### Stored data entries
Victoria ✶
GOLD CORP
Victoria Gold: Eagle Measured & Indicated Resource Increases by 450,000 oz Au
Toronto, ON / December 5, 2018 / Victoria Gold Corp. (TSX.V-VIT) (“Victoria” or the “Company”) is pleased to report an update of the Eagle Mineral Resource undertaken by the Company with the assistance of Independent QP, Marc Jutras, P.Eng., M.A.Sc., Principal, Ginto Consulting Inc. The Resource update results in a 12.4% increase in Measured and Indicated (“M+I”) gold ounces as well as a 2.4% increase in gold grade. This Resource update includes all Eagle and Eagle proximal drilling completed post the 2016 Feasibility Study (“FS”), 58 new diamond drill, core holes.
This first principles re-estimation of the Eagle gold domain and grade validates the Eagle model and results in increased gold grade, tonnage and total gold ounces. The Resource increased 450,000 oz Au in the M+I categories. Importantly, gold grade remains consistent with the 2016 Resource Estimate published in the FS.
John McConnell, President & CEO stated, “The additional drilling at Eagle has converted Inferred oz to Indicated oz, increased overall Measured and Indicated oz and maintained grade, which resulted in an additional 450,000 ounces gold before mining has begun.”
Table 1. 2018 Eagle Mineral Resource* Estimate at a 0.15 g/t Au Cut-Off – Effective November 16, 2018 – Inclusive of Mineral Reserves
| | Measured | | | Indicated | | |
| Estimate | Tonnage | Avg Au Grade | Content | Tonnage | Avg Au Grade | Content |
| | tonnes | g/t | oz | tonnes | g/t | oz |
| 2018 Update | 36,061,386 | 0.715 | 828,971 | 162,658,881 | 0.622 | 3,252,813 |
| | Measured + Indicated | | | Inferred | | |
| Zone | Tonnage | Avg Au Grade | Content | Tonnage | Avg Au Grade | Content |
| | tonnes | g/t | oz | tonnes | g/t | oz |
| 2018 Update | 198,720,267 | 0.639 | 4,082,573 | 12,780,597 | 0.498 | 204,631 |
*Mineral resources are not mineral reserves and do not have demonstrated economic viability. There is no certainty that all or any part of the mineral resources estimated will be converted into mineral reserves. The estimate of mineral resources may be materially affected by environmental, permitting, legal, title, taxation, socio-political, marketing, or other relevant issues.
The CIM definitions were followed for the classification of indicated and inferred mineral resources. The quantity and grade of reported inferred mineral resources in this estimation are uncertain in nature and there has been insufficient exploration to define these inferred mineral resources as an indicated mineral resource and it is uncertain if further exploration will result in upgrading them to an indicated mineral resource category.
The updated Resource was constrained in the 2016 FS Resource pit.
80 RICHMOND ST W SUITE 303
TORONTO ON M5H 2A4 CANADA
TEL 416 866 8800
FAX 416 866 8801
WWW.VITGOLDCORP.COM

...

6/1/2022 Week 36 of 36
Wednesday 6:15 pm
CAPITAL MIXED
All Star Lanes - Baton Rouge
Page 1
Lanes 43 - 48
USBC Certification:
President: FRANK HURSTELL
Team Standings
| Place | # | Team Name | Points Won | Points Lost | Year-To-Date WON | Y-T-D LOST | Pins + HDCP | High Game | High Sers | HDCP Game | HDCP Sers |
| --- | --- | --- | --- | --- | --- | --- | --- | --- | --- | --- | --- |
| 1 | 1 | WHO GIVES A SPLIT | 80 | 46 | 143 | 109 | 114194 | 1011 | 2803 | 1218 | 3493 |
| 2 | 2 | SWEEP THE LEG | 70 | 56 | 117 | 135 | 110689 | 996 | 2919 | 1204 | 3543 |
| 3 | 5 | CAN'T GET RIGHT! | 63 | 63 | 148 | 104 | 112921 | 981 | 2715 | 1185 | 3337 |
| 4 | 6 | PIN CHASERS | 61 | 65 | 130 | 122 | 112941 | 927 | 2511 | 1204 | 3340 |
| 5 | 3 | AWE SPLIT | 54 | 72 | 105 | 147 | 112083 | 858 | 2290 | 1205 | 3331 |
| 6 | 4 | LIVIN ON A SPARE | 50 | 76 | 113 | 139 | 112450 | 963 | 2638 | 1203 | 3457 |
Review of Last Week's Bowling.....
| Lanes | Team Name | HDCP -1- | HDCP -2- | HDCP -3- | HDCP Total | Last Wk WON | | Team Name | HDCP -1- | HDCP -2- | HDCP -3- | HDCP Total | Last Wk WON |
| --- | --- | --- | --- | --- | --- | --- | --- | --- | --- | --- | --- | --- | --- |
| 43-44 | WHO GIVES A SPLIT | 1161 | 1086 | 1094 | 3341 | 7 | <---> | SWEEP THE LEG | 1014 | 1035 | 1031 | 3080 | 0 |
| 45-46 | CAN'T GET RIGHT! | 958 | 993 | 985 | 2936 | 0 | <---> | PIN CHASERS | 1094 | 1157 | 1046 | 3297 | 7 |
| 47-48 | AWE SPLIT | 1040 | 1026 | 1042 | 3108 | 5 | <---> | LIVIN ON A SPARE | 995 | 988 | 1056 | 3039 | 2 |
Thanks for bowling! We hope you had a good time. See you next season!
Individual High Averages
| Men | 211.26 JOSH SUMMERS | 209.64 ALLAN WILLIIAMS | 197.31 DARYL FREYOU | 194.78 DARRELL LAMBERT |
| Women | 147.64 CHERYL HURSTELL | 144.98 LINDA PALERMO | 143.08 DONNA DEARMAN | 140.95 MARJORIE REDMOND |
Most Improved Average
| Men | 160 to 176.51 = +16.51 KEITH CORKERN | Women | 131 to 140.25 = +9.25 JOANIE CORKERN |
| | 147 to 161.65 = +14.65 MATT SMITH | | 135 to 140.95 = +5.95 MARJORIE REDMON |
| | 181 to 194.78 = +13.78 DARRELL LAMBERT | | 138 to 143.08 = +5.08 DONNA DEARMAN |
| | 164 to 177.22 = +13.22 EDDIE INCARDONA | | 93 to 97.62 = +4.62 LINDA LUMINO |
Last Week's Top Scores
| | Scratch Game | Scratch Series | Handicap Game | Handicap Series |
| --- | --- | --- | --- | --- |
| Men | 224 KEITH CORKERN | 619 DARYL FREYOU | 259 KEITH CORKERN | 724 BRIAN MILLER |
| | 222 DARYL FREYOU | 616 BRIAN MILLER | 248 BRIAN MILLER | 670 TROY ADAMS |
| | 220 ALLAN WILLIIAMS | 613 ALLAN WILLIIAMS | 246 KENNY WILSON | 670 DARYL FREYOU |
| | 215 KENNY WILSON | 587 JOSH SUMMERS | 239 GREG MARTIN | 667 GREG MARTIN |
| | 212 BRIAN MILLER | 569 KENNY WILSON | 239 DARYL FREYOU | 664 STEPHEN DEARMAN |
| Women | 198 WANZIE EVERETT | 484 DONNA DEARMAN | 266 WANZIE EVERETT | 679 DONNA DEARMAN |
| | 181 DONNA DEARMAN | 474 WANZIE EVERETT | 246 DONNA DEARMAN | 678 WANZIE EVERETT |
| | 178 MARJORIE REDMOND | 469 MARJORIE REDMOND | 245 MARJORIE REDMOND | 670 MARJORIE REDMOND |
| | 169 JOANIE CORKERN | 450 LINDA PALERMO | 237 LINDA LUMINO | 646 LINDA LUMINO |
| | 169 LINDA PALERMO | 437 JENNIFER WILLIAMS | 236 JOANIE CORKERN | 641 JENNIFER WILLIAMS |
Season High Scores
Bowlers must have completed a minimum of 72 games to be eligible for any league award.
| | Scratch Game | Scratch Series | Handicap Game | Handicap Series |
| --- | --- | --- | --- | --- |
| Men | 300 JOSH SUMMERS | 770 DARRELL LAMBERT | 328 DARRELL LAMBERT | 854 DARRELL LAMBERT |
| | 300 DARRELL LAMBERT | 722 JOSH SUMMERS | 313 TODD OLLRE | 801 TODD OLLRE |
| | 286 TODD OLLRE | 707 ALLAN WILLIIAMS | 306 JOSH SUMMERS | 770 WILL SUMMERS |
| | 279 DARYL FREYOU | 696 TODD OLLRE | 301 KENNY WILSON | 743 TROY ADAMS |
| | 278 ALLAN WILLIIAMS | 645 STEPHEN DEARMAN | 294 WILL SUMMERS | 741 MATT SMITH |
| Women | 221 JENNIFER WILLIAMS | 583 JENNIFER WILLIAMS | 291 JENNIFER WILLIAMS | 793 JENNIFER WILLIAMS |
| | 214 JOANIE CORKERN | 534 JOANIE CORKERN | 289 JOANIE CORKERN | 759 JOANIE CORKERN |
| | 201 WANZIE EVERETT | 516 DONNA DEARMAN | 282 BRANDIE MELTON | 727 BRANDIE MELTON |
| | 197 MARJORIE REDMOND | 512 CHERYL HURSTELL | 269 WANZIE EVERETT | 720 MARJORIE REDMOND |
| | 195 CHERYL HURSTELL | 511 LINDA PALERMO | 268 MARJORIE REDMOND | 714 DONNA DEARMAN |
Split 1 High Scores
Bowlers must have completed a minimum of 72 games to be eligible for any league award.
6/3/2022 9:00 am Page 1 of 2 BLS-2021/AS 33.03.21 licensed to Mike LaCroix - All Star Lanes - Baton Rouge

### DIRECTIONS FOR THIS TASK
Search the entries for the word "CORKERN" and copy every line that holds it.

### TASK OUTPUT
| Men | 160 to 176.51 = +16.51 KEITH CORKERN | Women | 131 to 140.25 = +9.25 JOANIE CORKERN |
| Men | 224 KEITH CORKERN | 619 DARYL FREYOU | 259 KEITH CORKERN | 724 BRIAN MILLER |
| | 169 JOANIE CORKERN | 450 LINDA PALERMO | 237 LINDA LUMINO | 646 LINDA LUMINO |
| | 169 LINDA PALERMO | 437 JENNIFER WILLIAMS | 236 JOANIE CORKERN | 641 JENNIFER WILLIAMS |
| | 214 JOANIE CORKERN | 534 JOANIE CORKERN | 289 JOANIE CORKERN | 759 JOANIE CORKERN |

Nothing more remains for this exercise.